Because anyone can say anything about whatever they want…but you and your doctor know what’s best for your child.

Always.

If you remember anything…remember that.

And just keep doing your best.  You can’t do better than that.


Wednesday, June 11, 2014

Diabetes will always be crazy.

It will always be crazy.

Somebody has to say it.

When people are newly diagnosed with Type 1, they are told that honeymoons can be crazy.  Yes, the pancreas kicks in as much insulin as it feels like.  Yes, sometimes it likes to overcompensate for the highs.  Yes, one never knows WHEN it will help and when it won’t. Yes, it is crazy.

But when the honeymoon is over, the crazy doesn’t end…you are only introduced to a new brand of crazy.  Figured out the correct amount of basal insulin to use?  Things going good?  GREAT! 

It’s going to change next week.

Is that first year crazy after the honeymoon is over?  Absolutely crazy.  I’ll be the first to tell you…but the problem is people think once they get passed that first year, things will not be crazy.

They think that there will be more ((shudder)) control.  Like it's an automatic thing that just happens when diabetes has been around for awhile.

It will always be crazy.

If you have a child they will grow all the time.  There will be a month here and there when they will stop growing, and they won’t be sick and you’ll be all, “Hey, we’re over the crazy!”

Nope.

Because then vacation starts.

Or testing starts.

Or a sport starts.

Or they are fighting with their friends and they are emotional.

Or it’s that time of the month.

Or, I don’t know…it’s Sunday?

There is always crazy being flung like rogue snowballs right at our face.


 And when we are beamed with one, we think…it can’t get crazier than this.

And then it does.


 Diabetes ebbs and flows crazy.  I think that should be made clear from the get go. 
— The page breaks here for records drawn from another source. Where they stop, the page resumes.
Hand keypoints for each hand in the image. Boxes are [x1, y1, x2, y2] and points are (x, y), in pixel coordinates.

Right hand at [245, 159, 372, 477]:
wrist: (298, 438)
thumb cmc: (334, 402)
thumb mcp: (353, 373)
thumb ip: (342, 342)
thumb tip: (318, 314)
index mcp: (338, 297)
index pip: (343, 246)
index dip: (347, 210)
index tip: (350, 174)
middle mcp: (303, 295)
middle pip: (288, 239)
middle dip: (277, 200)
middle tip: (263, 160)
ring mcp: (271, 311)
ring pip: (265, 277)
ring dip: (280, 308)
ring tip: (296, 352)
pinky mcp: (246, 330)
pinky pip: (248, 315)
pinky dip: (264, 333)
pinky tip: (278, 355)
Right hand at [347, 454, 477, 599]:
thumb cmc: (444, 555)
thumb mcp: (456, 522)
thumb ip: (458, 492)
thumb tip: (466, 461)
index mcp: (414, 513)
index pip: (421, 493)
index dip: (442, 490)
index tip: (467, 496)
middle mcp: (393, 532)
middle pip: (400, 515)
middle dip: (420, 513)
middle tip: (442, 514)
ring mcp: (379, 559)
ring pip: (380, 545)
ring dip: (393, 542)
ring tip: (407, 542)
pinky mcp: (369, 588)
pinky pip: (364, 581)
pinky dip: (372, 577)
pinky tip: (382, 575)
There will be good days.  Good months, even good years.  Heck, J had a good 4 years once.  It happens.

But crazy is par for the course.

And instead of being surprised by it, it has served me well to expect it.

Because then it doesn’t sting so bad.

That melted snowball feels good going down, and in some cases I relish in throwing snowballs back, bringing all the crazy down a notch.
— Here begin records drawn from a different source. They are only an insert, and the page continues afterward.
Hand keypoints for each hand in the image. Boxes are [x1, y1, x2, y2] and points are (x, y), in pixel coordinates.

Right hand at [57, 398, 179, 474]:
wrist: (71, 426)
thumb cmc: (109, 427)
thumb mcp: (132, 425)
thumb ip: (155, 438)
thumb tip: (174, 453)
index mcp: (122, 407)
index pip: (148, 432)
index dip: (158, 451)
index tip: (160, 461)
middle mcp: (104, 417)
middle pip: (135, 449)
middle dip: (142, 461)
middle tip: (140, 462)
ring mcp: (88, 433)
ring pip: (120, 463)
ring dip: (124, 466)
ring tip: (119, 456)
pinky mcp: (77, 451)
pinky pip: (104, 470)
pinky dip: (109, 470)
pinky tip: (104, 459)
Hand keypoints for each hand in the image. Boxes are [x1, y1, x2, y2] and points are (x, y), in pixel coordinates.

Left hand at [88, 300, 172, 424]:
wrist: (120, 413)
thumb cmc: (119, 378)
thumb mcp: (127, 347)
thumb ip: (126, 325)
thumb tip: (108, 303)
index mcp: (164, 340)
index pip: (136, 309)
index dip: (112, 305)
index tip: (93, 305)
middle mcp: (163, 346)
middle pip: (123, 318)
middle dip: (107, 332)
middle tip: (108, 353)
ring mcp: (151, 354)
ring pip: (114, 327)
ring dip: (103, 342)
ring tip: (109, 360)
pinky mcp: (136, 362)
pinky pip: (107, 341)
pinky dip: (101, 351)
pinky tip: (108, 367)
 It’s ok that things are not perfect, because they never ever ever will be.

Doing the work is enough.

Catching the crazy, and dealing with it is enough. 

Take one snowball at a time and do what must be done.  Crush it.  Melt it.  Throw it back. For crying in a bucket, eat the damn things.    
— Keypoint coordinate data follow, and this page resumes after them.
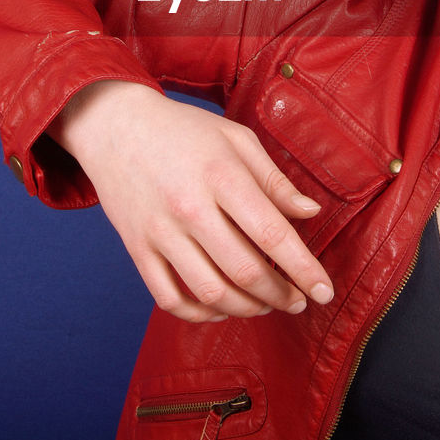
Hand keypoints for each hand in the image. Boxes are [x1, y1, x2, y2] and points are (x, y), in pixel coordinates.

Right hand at [49, 81, 334, 321]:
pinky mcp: (137, 249)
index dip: (304, 269)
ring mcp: (160, 232)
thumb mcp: (236, 139)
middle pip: (245, 271)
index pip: (272, 234)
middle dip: (281, 295)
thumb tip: (311, 213)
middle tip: (298, 300)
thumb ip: (274, 180)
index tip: (325, 291)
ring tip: (265, 304)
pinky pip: (170, 299)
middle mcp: (190, 207)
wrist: (115, 125)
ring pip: (210, 292)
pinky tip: (222, 307)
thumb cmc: (183, 130)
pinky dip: (201, 313)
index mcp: (221, 175)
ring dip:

Just do SOMETHING…and it will be enough.

It’s the ignoring that gets us in trouble.

I wish I could make every teen understand. 

Something is better than nothing.

Crazy is ok.  Crazy is normal.  It’s the acting on it that has power.

Push the buttons and it will be enough.

Correct that high and it will be enough.

Correct that low and it will be enough.

Find out what the number is and it will be enough.

Be honest with your Endo and it will be enough.

Hiding from the crazy just puts you smack dab in middle of a blizzard.  If you ignore it, more snowballs come, at higher speed, and being constantly pelted all day long gets exhausting.  

And hurts you.


Diabetes is crazy.  Grab your catcher’s mitt and play some defense, and then turn the tables and start playing offense.

You’ll be surprised how less crazy your life will be…even though you are surrounded by it.